I tag administering internet hoaxes, spam, hacks, bots and chatroom jinxes as ’the waterloo of the 21st century’.  My cat would agree and for some reason think of a way to be in control of situations involving me and my PC.  Most web subscribers remain passive to these so-called ‘virtual viruses’ and that an antidote would either eat up 24/7 of your lifetime handling such intricacies or simply drive you nuts.

'Owned' (Image from Google)

'Owned' (Image from Google)

So I jumped out of my virtual consciousness, brushed away some temporary remedies I have at hand and magnified the cataclysmic reality of technological advancement with a few handy therapeutic terminologies I could consume to cease myself from sourgraping.
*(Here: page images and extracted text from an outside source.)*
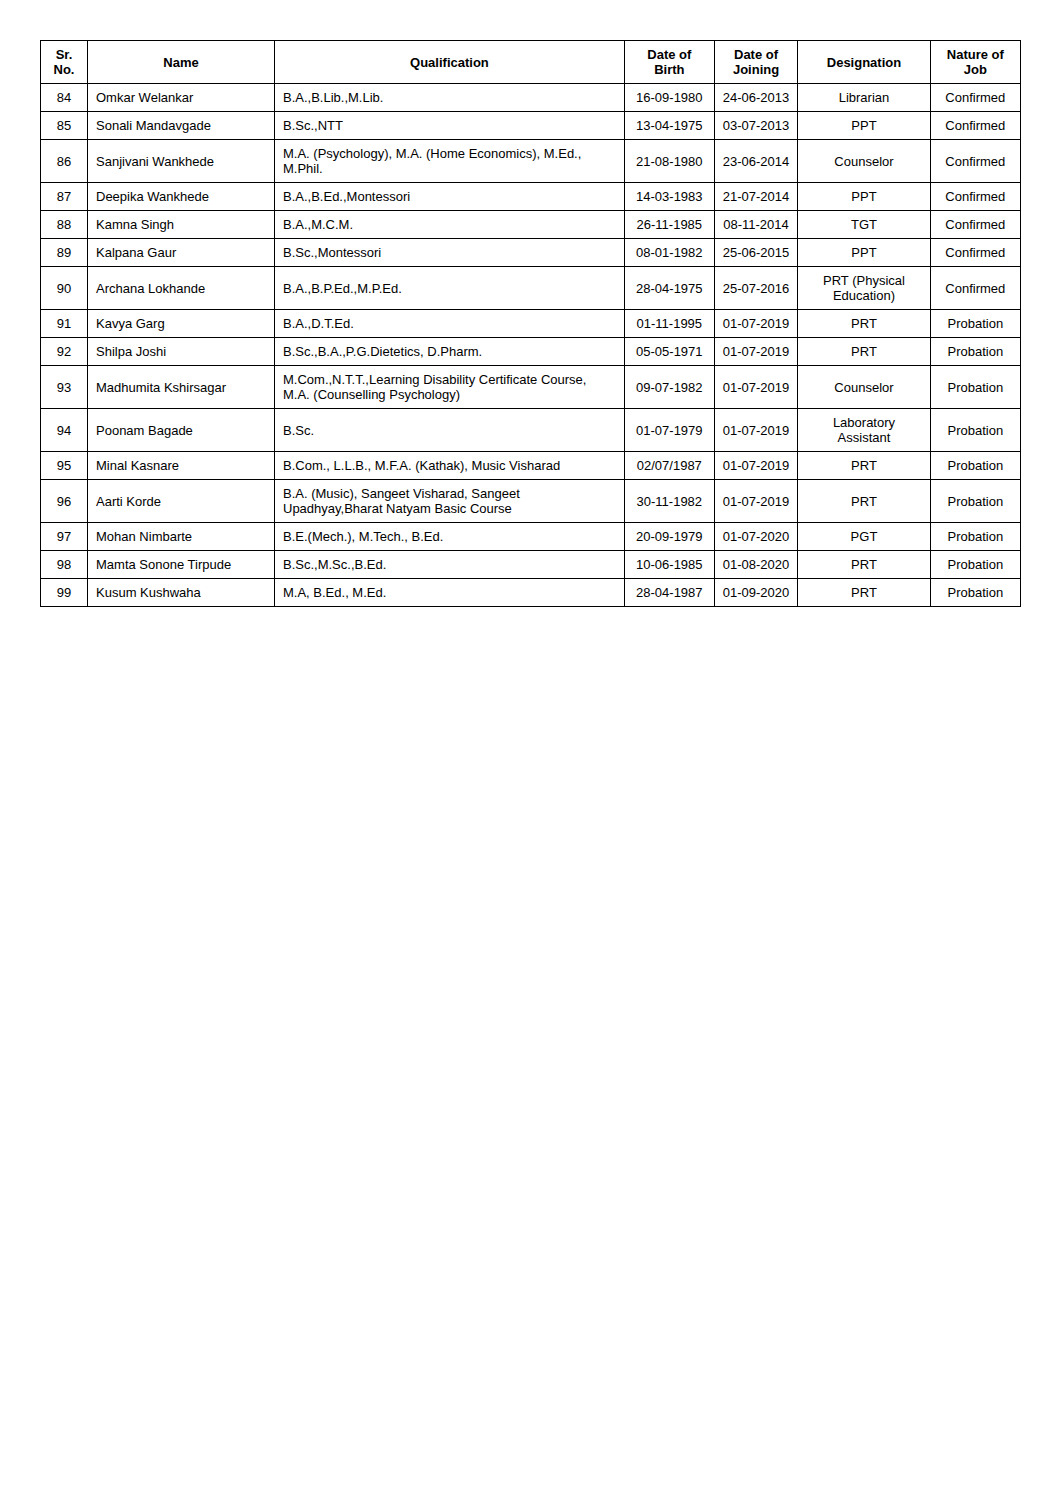| Sr. No. | Name | Qualification | Date of Birth | Date of Joining | Designation | Nature of Job |
| --- | --- | --- | --- | --- | --- | --- |
| 84 | Omkar Welankar | B.A.,B.Lib.,M.Lib. | 16-09-1980 | 24-06-2013 | Librarian | Confirmed |
| 85 | Sonali Mandavgade | B.Sc.,NTT | 13-04-1975 | 03-07-2013 | PPT | Confirmed |
| 86 | Sanjivani Wankhede | M.A. (Psychology), M.A. (Home Economics), M.Ed., M.Phil. | 21-08-1980 | 23-06-2014 | Counselor | Confirmed |
| 87 | Deepika Wankhede | B.A.,B.Ed.,Montessori | 14-03-1983 | 21-07-2014 | PPT | Confirmed |
| 88 | Kamna Singh | B.A.,M.C.M. | 26-11-1985 | 08-11-2014 | TGT | Confirmed |
| 89 | Kalpana Gaur | B.Sc.,Montessori | 08-01-1982 | 25-06-2015 | PPT | Confirmed |
| 90 | Archana Lokhande | B.A.,B.P.Ed.,M.P.Ed. | 28-04-1975 | 25-07-2016 | PRT (Physical Education) | Confirmed |
| 91 | Kavya Garg | B.A.,D.T.Ed. | 01-11-1995 | 01-07-2019 | PRT | Probation |
| 92 | Shilpa Joshi | B.Sc.,B.A.,P.G.Dietetics, D.Pharm. | 05-05-1971 | 01-07-2019 | PRT | Probation |
| 93 | Madhumita Kshirsagar | M.Com.,N.T.T.,Learning Disability Certificate Course, M.A. (Counselling Psychology) | 09-07-1982 | 01-07-2019 | Counselor | Probation |
| 94 | Poonam Bagade | B.Sc. | 01-07-1979 | 01-07-2019 | Laboratory Assistant | Probation |
| 95 | Minal Kasnare | B.Com., L.L.B., M.F.A. (Kathak), Music Visharad | 02/07/1987 | 01-07-2019 | PRT | Probation |
| 96 | Aarti Korde | B.A. (Music), Sangeet Visharad, Sangeet Upadhyay,Bharat Natyam Basic Course | 30-11-1982 | 01-07-2019 | PRT | Probation |
| 97 | Mohan Nimbarte | B.E.(Mech.), M.Tech., B.Ed. | 20-09-1979 | 01-07-2020 | PGT | Probation |
| 98 | Mamta Sonone Tirpude | B.Sc.,M.Sc.,B.Ed. | 10-06-1985 | 01-08-2020 | PRT | Probation |
| 99 | Kusum Kushwaha | M.A, B.Ed., M.Ed. | 28-04-1987 | 01-09-2020 | PRT | Probation |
  • Bootism – a practice that commonly features a certain kind of ‘ritual’ exercised under symptoms of ‘emotional crisis’.   The aggressor is widely referred to as a ‘chatroom booter’ (translation:  chatroom mass murderer).  It is usually viewed as the brainchild of malignant depressive disorder that nurses angst. In idiomatic terms, it implies chatroom warfare’.  Which reminds me of the phrase ‘total freedom’ that my mind could think of nothing else but an image of psychosis.
  • Hackonomy - a branch of study pursued by deranged technologists who flanked in their STS (Science, Technology and Society course) mid-term exams due to sudden attacks of schizophrenia.  It usually generates a hacker’s combat with his or her own encounter with a mistaken identity if not of his or her own existential crisis.  As a result, they go off looting other people’s identity to have one.
  • Micmania – a generic term for mic freezer in voice chatrooms.  In contrast with voice chat addicts who simply play tug-of-war with chatroom talk buttons, micmaniacs exemplify themselves by revealing their own sour taste of oppression from freedom of speech.  It could also signify a serious indication of noise phobia, wherein victims fall to the idea that they are being chased by voices from unknown realms so that they demand complete silence.

Virtual toys often create an illusion of what some would affirm as cyber-terrorism.  But by disambiguating real-life scenarios lying beneath inflictions of these virtual disorders, we could go beyond the purposes of these toys to decide which is beneficial or harmful; utmost, entertaining or destructive.  Yet it seems to me that promotional regulations of these toys neglect to attach important reminders that young consumers have long grown up with, that is, ‘not suitable for kids below 18′.